KLUTE
(director: Alan J. Pakula; screenwriters: Andy Lewis/Dave Lewis; cinematographer: Gordon Willis; editor: Carl Lerner; cast: Jane Fonda (Bree Daniels), Donald Sutherland (John Klute), Roy Scheider (Frank), Dorothy Tristan (Arlyn Page), Charles Cioffi (Peter Cable), Rita Gam (Trina), Anthony Holland (Actor’s Agent), Richard B. Shull (Sugarman), Shirley Stoller (Momma Rose), Robert Milli (Tom Gruneman), Betty Murray (Holly Gruneman), Vivian Nathan (Analyst); Runtime: 114; Warner Bros.; 1971)
“Klute was fresh when it came out in the 1970s, but time has taken away much of its boldness.”
Reviewed by Dennis Schwartz
A reticent small town Pennsylvania private detective John Klute (Donald Sutherland) is hired to track down an engineer researcher who never returned from New York City six months ago. Klute is a friend of the victim’s family hired by the research firm’s top executive Peter Cable (Cioffi), after the FBI failed to come up with anything concrete. It’s the family’s hope that since Klute was a friend of Tom Gruneman (Milli) he will doggedly search for him, which will overcome his lack of investigating experience. There are disturbing pornographic letters that suddenly materialize, ones that Tom wrote to a high class NYC call-girl Bree Daniels (Jane Fonda), which mention how he likes to get beaten.
The FBI tells Klute that Bree can’t remember the john, but remembers getting beaten two years ago by one of her customers. The FBI closed her business down as a result of the investigation. After spending a brief stay in jail she is trying to land either a modeling or acting job, while doing tricks on a part-time basis. She is also seeing a psychiatrist so she can understand why she has a need to be a call-girl.
Bree reluctantly agrees to help Klute after receiving heavy breathing calls and sensing that someone is following her. Their relationship becomes the heart of the film, rather than the mystery story. The film’s main asset is that it is played as a psychological character study of the Jane Fonda character, who becomes a prostitute because she can control men and is good at it. Sutherland, in an understated performance, is revealed as someone who becomes overprotective of her, even to the point of it being an obsession, going beyond his call of duty to get to the bottom of the case. Their love affair emerges unexpectedly and is unsettling to both, but real feelings develop on both sides to the surprise of each and how they resolve it is what gives this film its bit of magic.
The mystery part was solved early on. We see Cable listening to a tape of Bree he secretly recorded, where she states her view “that nothing one does is wrong — let it all hang out.” The suspense comes as we learn what happened to Tom and how and why he was framed by Cable. It now becomes a matter of proving he did it and seeing if Klute can protect Jane from him.

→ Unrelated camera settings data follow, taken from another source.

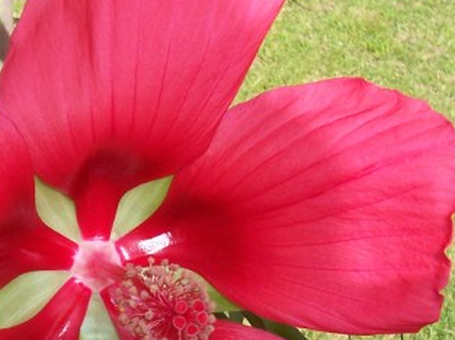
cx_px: 125
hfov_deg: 22.4
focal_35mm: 87
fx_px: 1142
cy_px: 256
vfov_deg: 16.8
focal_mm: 5.6
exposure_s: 1/250
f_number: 5.6
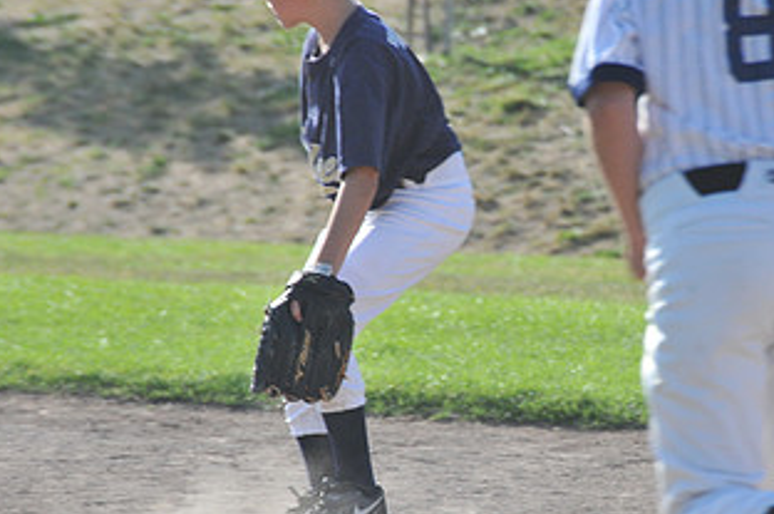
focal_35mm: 558
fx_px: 11978
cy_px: 287
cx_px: 509
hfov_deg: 3.7
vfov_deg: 2.5
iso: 400
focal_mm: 200
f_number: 8
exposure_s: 1/500
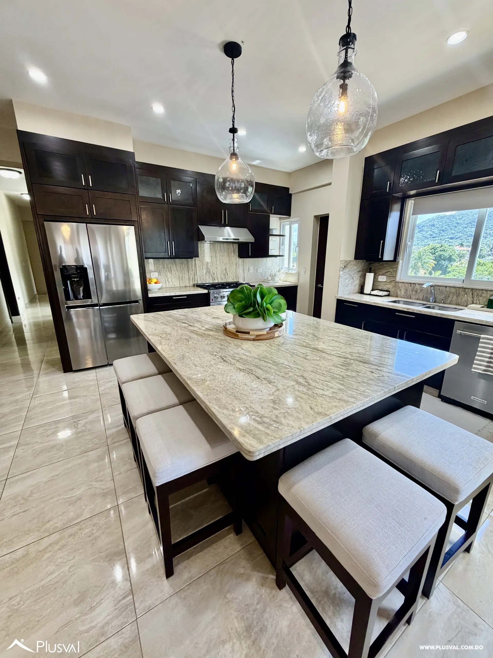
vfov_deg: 102.1
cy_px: 329
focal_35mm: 14
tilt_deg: -15.2
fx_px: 266
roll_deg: -1.1
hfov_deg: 85.7
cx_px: 246
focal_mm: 2.22
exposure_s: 1/120
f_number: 2.2
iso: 125
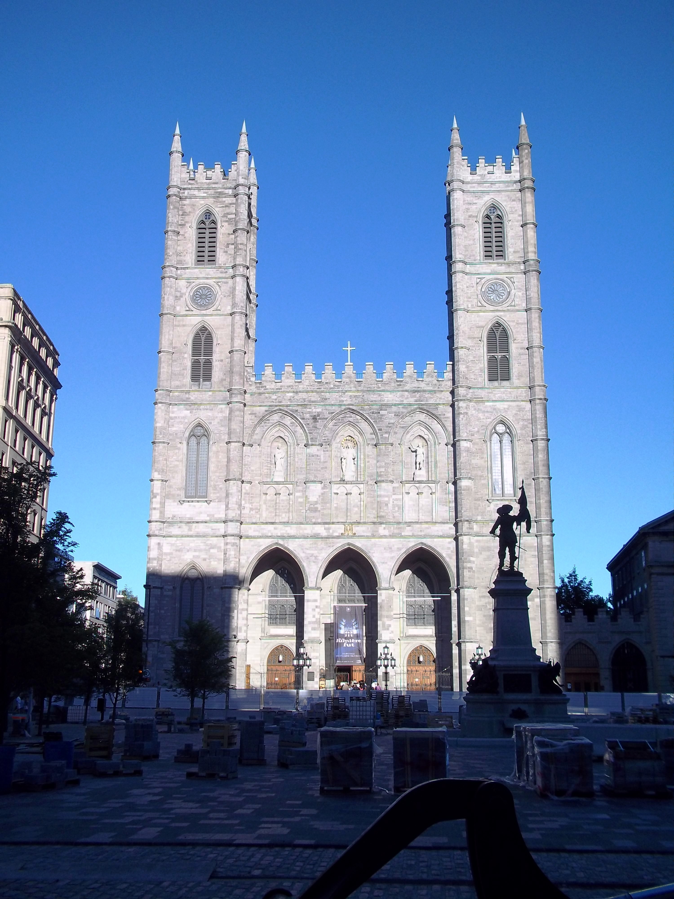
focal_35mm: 36
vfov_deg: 51.4
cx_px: 337
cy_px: 450
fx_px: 935
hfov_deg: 39.7
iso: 80
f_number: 8
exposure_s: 1/125
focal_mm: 6.5
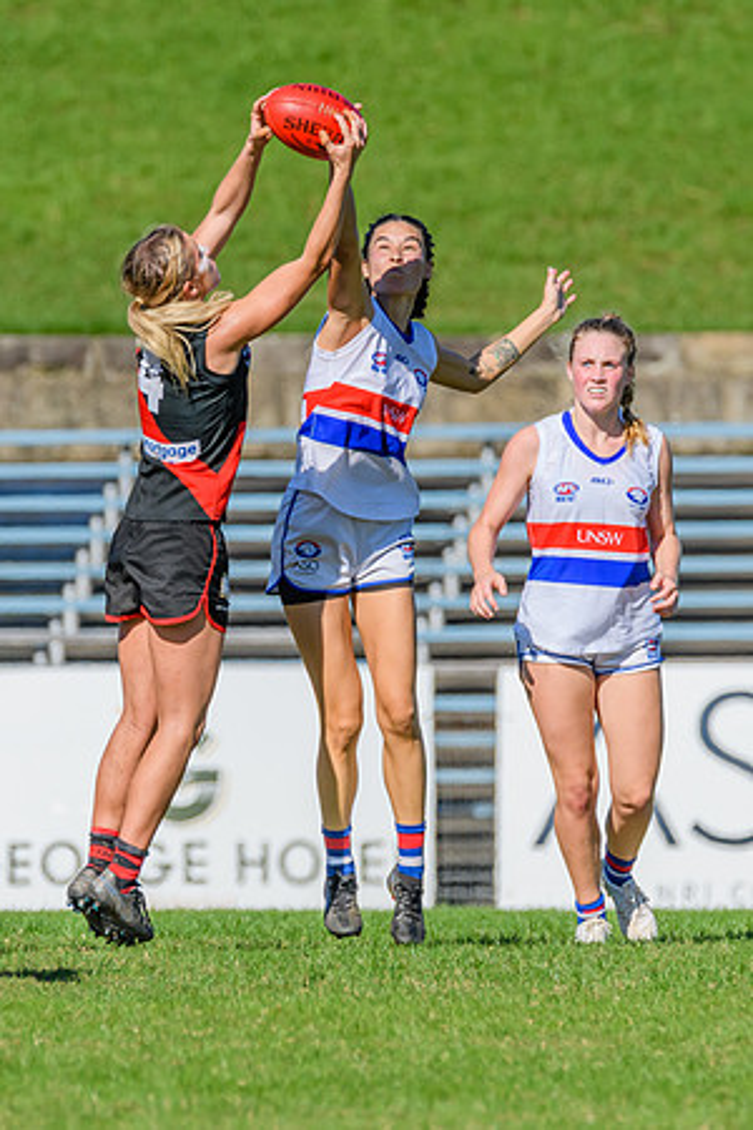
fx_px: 27451
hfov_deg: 1.6
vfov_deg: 2.4
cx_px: 173
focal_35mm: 875
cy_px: 549
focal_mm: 500
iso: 640
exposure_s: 1/1600
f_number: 11
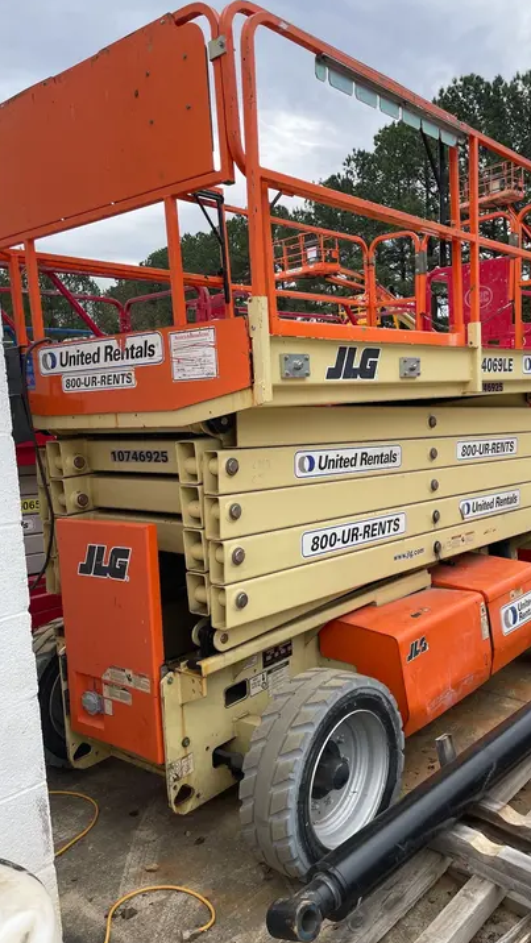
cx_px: 340
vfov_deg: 66.1
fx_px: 726
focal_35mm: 29
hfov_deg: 39.9
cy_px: 476
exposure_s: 1/121
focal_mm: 4.2
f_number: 1.6
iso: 40
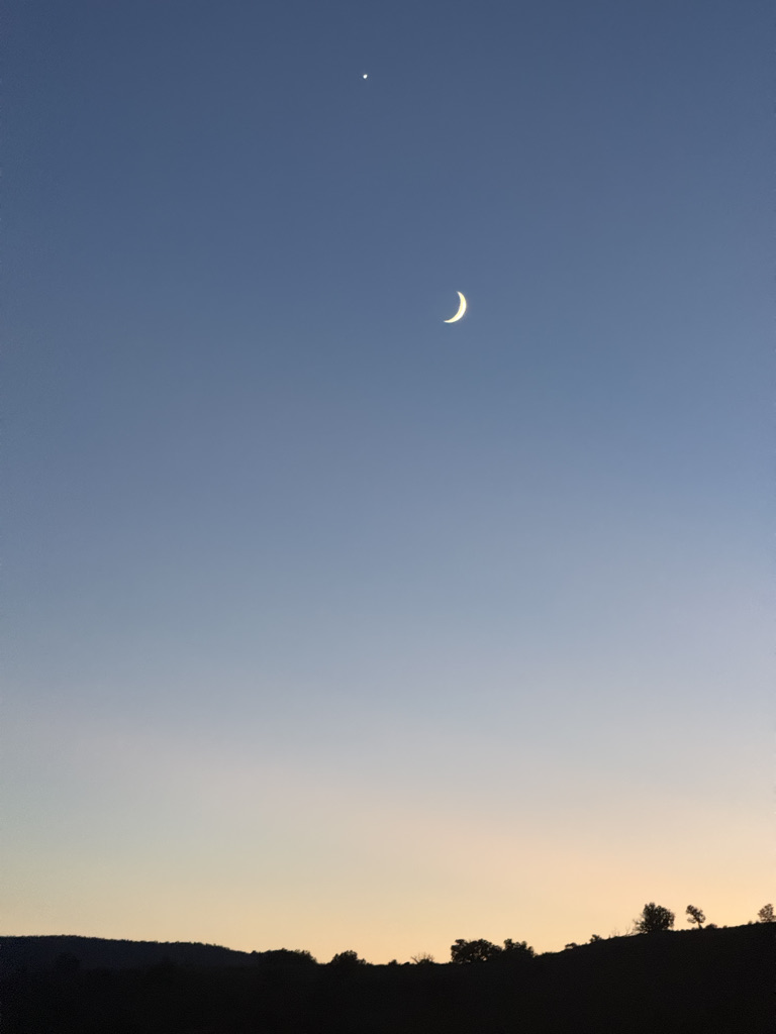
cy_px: 517
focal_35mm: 120
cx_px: 388
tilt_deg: +9.4
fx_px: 3587
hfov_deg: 12.3
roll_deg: -1.5
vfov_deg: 16.4
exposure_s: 1/60
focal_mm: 15.66
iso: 640
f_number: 2.8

The film takes us into Bree’s world of pimps, high-rollers, prostitutes, and drug-addicts, a world Klute thinks is pathetic. She is an intelligent woman whose outer persona is one of a confident woman who is able to break free of her pimp husband Frank, but inside she is a scared girl afraid of the dark and of being alone.
These scenes offered no real insight into that underground world of prostitution, leaving many dry spells in the thin story line. The three murders Cable commits were all done off camera, so he is never viewed as a violent man. He becomes a source of analysis when he confesses to Bree why he did what he did.
Jane Fonda did get into the head of an intelligent call-girl character who is searching for answers to her life. She won a Best Actress Oscar for her performance, though I thought she was at times shrill and played the role with too much of a calculated effort. I actually preferred Donald Sutherland’s contrasting role, even though the film wasn’t about him, I thought his normalcy was harder to convey than her hipster role. It was a film about conflicts over emotional involvement and independence, whereas I thought Fonda could recover more easily from this tragic part of her life than Sutherland.
Klute was fresh when it came out in the 1970s, but time has taken away much of its boldness. Even the semi-nude scenes are very tame by today’s standards. What remains enticing is the ambiguity of the couple’s fate as lovers after the crisis is resolved, as each has made it clear they belong in the world they staked out for themselves no matter how emotionally they may need each other: Sutherland as a hick, Fonda as a city-slicker.